To use this middleware, you import it in your CDK stack and connect it to a data source that provides text documents, such as the S3 Trigger if your text documents are stored in S3.

ℹ️ The below example shows how to create a pipeline that summarizes text documents uploaded to an S3 bucket.

import { S3EventTrigger } from '@project-lakechain/s3-event-trigger';
import { BertExtractiveSummarizer } from '@project-lakechain/bert-extractive-summarizer';
import { CacheStorage } from '@project-lakechain/core';

class Stack extends cdk.Stack {
  constructor(scope: cdk.Construct, id: string) {
    // Sample VPC.
    const vpc = new ec2.Vpc(this, 'VPC', {});

    // The cache storage.
    const cache = new CacheStorage(this, 'Cache');

    // Create the S3 event trigger.
    const trigger = new S3EventTrigger.Builder()
      .withScope(this)
      .withIdentifier('Trigger')
      .withCacheStorage(cache)
      .withBucket(bucket)
      .build();

    // Summarize uploaded text documents.
    trigger.pipe(new BertExtractiveSummarizer.Builder()
      .withScope(this)
      .withIdentifier('BertSummarizer')
      .withCacheStorage(cache)
      .withSource(trigger)
      .withVpc(vpc)
      .build());
  }
}

Summarization Ratio

You can specify a ratio indicating how much of the original text you want to keep in the summary.

💁 The default value is 0.2 (20% of the original text), and you can opt for a value between 0.1 and 1.0.

const summarizer = new BertExtractiveSummarizer.Builder()
  .withScope(this)
  .withIdentifier('BertSummarizer')
  .withCacheStorage(cache)
  .withSource(source)
  .withVpc(vpc)
  .withRatio(0.3)
  .build();

Auto-Scaling

The cluster of containers deployed by this middleware will auto-scale based on the number of text documents that need to be processed. The cluster scales up to a maximum of 5 instances by default, and scales down to zero when there are no documents to process.

ℹ️ You can configure the maximum amount of instances that the cluster can auto-scale to by using the withMaxInstances method.
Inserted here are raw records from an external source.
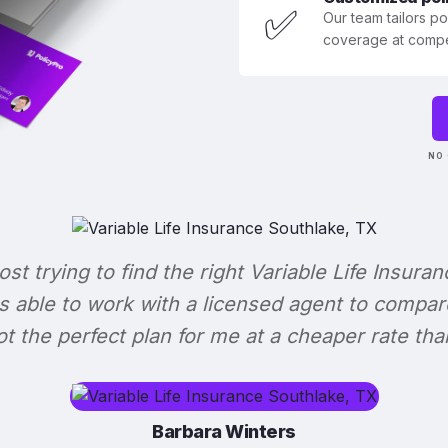
✅
Our team tailors p
coverage at compet
NO 
lost trying to find the right Variable Life Insuran
s able to work with a licensed agent to compar
 got the perfect plan for me at a cheaper rate tha
Barbara Winters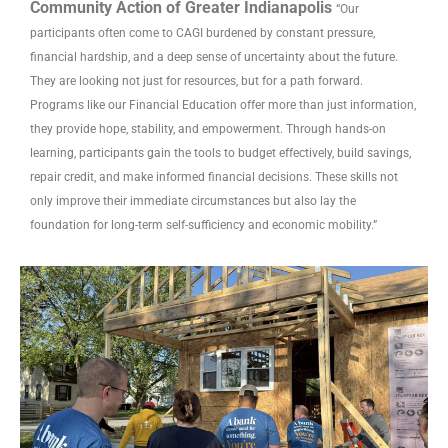
Community Action of Greater Indianapolis
“Our
participants often come to CAGI burdened by constant pressure,
financial hardship, and a deep sense of uncertainty about the future.
They are looking not just for resources, but for a path forward.
Programs like our Financial Education offer more than just information,
they provide hope, stability, and empowerment. Through hands-on
learning, participants gain the tools to budget effectively, build savings,
repair credit, and make informed financial decisions. These skills not
only improve their immediate circumstances but also lay the
foundation for long-term self-sufficiency and economic mobility.”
Note that this is only valid when using this middleware using a GPU compute type.

const summarizer = new BertExtractiveSummarizer.Builder()
  .withScope(this)
  .withIdentifier('BertSummarizer')
  .withCacheStorage(cache)
  .withSource(source)
  .withVpc(vpc)
  .withMaxInstances(10)
  .build();

🏗️ Architecture

This middleware supports both CPU and GPU compute types. We implemented 2 different architectures, one that’s GPU based and using ECS, the other which is CPU based and serverless, based on AWS Lambda. You can use the .withComputeType API to select the compute type you want to use.
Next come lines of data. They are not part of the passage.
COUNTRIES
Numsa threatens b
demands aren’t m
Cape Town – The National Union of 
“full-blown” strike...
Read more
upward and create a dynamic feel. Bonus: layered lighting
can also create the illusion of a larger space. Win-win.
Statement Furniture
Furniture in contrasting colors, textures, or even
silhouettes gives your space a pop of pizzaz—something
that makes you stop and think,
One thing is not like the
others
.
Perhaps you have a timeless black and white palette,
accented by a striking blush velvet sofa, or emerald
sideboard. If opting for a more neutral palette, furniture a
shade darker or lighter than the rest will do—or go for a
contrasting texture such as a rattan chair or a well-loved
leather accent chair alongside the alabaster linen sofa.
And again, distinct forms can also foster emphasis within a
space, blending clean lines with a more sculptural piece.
💁 By default, this implementation will run on the CPU compute type.

GPU Architecture

The GPU architecture leverages AWS ECS to run the summarization process on g4dn.xlarge instances. The GPU instance is part of a ECS cluster, and the cluster is part of a VPC, running within its private subnets.
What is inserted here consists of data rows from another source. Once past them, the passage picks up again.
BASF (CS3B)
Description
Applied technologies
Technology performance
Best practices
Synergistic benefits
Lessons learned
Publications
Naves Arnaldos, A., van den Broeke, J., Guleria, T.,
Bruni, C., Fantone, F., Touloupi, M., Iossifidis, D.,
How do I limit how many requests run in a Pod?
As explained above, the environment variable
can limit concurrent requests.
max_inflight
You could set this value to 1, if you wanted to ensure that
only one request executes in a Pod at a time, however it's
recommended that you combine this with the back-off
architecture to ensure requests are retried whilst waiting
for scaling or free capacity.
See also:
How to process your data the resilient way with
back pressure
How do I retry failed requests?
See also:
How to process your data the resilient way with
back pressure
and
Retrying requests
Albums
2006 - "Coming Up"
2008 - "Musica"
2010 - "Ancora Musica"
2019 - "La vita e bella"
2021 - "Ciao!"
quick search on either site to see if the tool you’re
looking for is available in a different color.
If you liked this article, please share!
BERT Summarizer GPU Architecture

CPU Architecture

The CPU architecture leverages AWS Lambda to run the summarization process on serverless compute. The Lambda function runs as part of a VPC and is integrated with AWS EFS to cache the BERT model(s).

BERT Summarizer CPU Architecture

🏷️ Properties

Supported Inputs

Mime Type	Description
`text/plain`	UTF-8 text documents.

Supported Outputs

Mime Type	Description
`text/plain`	UTF-8 text documents.

Supported Compute Types

Type	Description
`CPU`	This middleware supports CPU compute.
`GPU`	This middleware supports GPU compute.

📖 Examples

Extractive Summarization Pipeline - Builds a pipeline for text summarization using BERT extractive summarizer.